Lily has always been that way. Soft in her voice, loud in her love.
After Eli was born—when I was still healing and everything smelled like baby lotion and exhaustion—it was Lily who showed up at 2 a.m. with hot soup in a thermos and her sleeves rolled up. She didn’t ask; she just helped. She changed diapers, hummed lullabies we’d both forgotten, held Eli through colds and fevers, and made me feel like maybe I wasn’t doing everything wrong.
By the time Eli turned five, we had a rhythm. Every Saturday, Lily picked him up for their “adventures.” Farmers’ markets, the diner for pancakes, the park with the squeaky swings. I’d get two nights to breathe—to clean, to sleep, to just be.
But sometimes, I felt like Eli’s stories were filled more with her than with me.
That Saturday, I was washing strawberries when Eli burst through the door, scraped knees and a face full of sunshine.
“Mom!” he shouted. “Guess what me and my other dad did!”

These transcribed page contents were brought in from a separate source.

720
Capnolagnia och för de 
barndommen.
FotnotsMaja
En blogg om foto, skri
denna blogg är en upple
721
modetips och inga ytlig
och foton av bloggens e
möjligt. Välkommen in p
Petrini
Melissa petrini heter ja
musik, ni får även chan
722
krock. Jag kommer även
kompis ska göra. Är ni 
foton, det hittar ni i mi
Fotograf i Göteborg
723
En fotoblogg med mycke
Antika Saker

The colander slipped from my hands. Strawberries scattered like marbles across the floor.
“Your what?” I asked.
“My other dad,” he said, grinning. “He’s funny! He knows how to whistle with two fingers. Like this—”
He sprayed spit across the counter trying to demonstrate. I forced a laugh, but my stomach twisted.
That night, I couldn’t sleep. Eli’s father—Trent—had left before I even realized I was pregnant. I never told him about Eli. Maybe that was my way of protecting us both. But now… who was this man Eli thought was his “other dad”?
The next morning, I asked carefully, “Eli, what’s his name?”
He shrugged. “Dunno. He just said I could call him that.”
“And Aunt Lily knows him?”
Eli nodded. “Yeah. She talks to him when they think I’m playing.”
The words felt like shards. My sister was hiding something. I needed to know what.
So the next Saturday, I followed them.
Lily’s truck led me to Maple Grove Park. I parked a few rows back, heart hammering, palms slick. And then I saw them—Lily, Eli, and a man.